> _Problem to work on_
All records shown below should be given again, character for character.

═══ Material for this task ═══

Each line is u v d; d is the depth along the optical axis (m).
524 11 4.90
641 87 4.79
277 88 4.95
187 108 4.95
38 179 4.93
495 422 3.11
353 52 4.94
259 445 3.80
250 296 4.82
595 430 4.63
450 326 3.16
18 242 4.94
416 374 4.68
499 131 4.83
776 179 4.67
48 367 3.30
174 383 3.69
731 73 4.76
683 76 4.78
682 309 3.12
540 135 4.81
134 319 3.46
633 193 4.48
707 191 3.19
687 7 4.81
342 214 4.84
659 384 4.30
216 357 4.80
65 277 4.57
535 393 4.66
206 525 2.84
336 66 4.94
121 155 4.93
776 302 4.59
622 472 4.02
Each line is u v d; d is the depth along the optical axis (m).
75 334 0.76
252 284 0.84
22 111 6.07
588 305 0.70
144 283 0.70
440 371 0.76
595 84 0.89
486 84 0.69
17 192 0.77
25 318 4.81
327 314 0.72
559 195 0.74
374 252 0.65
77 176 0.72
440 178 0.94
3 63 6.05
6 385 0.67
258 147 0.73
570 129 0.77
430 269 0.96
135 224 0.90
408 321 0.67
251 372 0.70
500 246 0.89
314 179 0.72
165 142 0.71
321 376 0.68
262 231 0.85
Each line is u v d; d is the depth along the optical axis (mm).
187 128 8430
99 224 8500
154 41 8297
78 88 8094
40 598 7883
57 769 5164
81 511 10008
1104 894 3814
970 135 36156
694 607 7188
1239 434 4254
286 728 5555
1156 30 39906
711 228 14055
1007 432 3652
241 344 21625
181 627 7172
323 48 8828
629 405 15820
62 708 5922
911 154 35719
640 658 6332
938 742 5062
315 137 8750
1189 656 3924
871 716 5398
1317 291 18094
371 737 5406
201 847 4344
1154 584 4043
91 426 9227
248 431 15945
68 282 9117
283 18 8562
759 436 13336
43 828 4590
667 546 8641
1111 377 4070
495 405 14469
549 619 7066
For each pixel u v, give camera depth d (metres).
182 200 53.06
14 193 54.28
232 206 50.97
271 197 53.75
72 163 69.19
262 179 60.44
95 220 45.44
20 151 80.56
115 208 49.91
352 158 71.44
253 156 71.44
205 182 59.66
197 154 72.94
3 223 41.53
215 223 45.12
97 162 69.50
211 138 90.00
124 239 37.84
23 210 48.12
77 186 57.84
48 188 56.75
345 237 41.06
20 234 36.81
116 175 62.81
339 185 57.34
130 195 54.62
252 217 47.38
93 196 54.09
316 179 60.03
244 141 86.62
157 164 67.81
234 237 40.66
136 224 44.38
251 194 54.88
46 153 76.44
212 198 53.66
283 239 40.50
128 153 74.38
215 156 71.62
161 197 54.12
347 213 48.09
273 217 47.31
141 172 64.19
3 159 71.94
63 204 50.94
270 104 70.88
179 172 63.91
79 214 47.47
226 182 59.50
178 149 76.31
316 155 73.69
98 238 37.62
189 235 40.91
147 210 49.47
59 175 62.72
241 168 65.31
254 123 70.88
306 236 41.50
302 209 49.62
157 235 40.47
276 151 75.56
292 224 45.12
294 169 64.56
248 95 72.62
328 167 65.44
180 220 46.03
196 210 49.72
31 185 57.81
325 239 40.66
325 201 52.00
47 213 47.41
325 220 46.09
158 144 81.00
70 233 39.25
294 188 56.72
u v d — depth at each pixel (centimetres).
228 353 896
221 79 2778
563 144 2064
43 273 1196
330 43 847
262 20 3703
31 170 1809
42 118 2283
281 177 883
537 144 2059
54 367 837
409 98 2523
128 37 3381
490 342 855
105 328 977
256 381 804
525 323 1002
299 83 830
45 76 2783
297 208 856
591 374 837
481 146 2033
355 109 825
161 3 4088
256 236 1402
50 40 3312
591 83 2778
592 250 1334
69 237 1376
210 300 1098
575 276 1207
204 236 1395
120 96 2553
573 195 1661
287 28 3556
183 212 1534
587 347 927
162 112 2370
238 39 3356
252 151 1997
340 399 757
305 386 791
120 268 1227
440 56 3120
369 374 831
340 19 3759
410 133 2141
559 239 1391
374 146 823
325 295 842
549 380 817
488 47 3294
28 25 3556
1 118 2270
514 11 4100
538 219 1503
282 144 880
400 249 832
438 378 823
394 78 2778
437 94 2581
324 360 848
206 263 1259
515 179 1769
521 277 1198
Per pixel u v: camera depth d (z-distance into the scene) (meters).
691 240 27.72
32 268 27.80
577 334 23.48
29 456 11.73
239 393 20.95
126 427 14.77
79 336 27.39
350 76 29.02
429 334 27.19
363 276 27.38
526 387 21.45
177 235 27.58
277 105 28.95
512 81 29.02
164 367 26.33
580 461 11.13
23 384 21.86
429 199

═══

> _Reply to the exercise_
Each line is u v d; d is the depth along the optical axis (m).
524 11 4.90
641 87 4.79
277 88 4.95
187 108 4.95
38 179 4.93
495 422 3.11
353 52 4.94
259 445 3.80
250 296 4.82
595 430 4.63
450 326 3.16
18 242 4.94
416 374 4.68
499 131 4.83
776 179 4.67
48 367 3.30
174 383 3.69
731 73 4.76
683 76 4.78
682 309 3.12
540 135 4.81
134 319 3.46
633 193 4.48
707 191 3.19
687 7 4.81
342 214 4.84
659 384 4.30
216 357 4.80
65 277 4.57
535 393 4.66
206 525 2.84
336 66 4.94
121 155 4.93
776 302 4.59
622 472 4.02
Each line is u v d; d is the depth along the optical axis (m).
75 334 0.76
252 284 0.84
22 111 6.07
588 305 0.70
144 283 0.70
440 371 0.76
595 84 0.89
486 84 0.69
17 192 0.77
25 318 4.81
327 314 0.72
559 195 0.74
374 252 0.65
77 176 0.72
440 178 0.94
3 63 6.05
6 385 0.67
258 147 0.73
570 129 0.77
430 269 0.96
135 224 0.90
408 321 0.67
251 372 0.70
500 246 0.89
314 179 0.72
165 142 0.71
321 376 0.68
262 231 0.85
Each line is u v d; d is the depth along the optical axis (mm).
187 128 8430
99 224 8500
154 41 8297
78 88 8094
40 598 7883
57 769 5164
81 511 10008
1104 894 3814
970 135 36156
694 607 7188
1239 434 4254
286 728 5555
1156 30 39906
711 228 14055
1007 432 3652
241 344 21625
181 627 7172
323 48 8828
629 405 15820
62 708 5922
911 154 35719
640 658 6332
938 742 5062
315 137 8750
1189 656 3924
871 716 5398
1317 291 18094
371 737 5406
201 847 4344
1154 584 4043
91 426 9227
248 431 15945
68 282 9117
283 18 8562
759 436 13336
43 828 4590
667 546 8641
1111 377 4070
495 405 14469
549 619 7066
For each pixel u v, give camera depth d (metres).
182 200 53.06
14 193 54.28
232 206 50.97
271 197 53.75
72 163 69.19
262 179 60.44
95 220 45.44
20 151 80.56
115 208 49.91
352 158 71.44
253 156 71.44
205 182 59.66
197 154 72.94
3 223 41.53
215 223 45.12
97 162 69.50
211 138 90.00
124 239 37.84
23 210 48.12
77 186 57.84
48 188 56.75
345 237 41.06
20 234 36.81
116 175 62.81
339 185 57.34
130 195 54.62
252 217 47.38
93 196 54.09
316 179 60.03
244 141 86.62
157 164 67.81
234 237 40.66
136 224 44.38
251 194 54.88
46 153 76.44
212 198 53.66
283 239 40.50
128 153 74.38
215 156 71.62
161 197 54.12
347 213 48.09
273 217 47.31
141 172 64.19
3 159 71.94
63 204 50.94
270 104 70.88
179 172 63.91
79 214 47.47
226 182 59.50
178 149 76.31
316 155 73.69
98 238 37.62
189 235 40.91
147 210 49.47
59 175 62.72
241 168 65.31
254 123 70.88
306 236 41.50
302 209 49.62
157 235 40.47
276 151 75.56
292 224 45.12
294 169 64.56
248 95 72.62
328 167 65.44
180 220 46.03
196 210 49.72
31 185 57.81
325 239 40.66
325 201 52.00
47 213 47.41
325 220 46.09
158 144 81.00
70 233 39.25
294 188 56.72
u v d — depth at each pixel (centimetres).
228 353 896
221 79 2778
563 144 2064
43 273 1196
330 43 847
262 20 3703
31 170 1809
42 118 2283
281 177 883
537 144 2059
54 367 837
409 98 2523
128 37 3381
490 342 855
105 328 977
256 381 804
525 323 1002
299 83 830
45 76 2783
297 208 856
591 374 837
481 146 2033
355 109 825
161 3 4088
256 236 1402
50 40 3312
591 83 2778
592 250 1334
69 237 1376
210 300 1098
575 276 1207
204 236 1395
120 96 2553
573 195 1661
287 28 3556
183 212 1534
587 347 927
162 112 2370
238 39 3356
252 151 1997
340 399 757
305 386 791
120 268 1227
440 56 3120
369 374 831
340 19 3759
410 133 2141
559 239 1391
374 146 823
325 295 842
549 380 817
488 47 3294
28 25 3556
1 118 2270
514 11 4100
538 219 1503
282 144 880
400 249 832
438 378 823
394 78 2778
437 94 2581
324 360 848
206 263 1259
515 179 1769
521 277 1198
Per pixel u v: camera depth d (z-distance into the scene) (meters).
691 240 27.72
32 268 27.80
577 334 23.48
29 456 11.73
239 393 20.95
126 427 14.77
79 336 27.39
350 76 29.02
429 334 27.19
363 276 27.38
526 387 21.45
177 235 27.58
277 105 28.95
512 81 29.02
164 367 26.33
580 461 11.13
23 384 21.86
429 199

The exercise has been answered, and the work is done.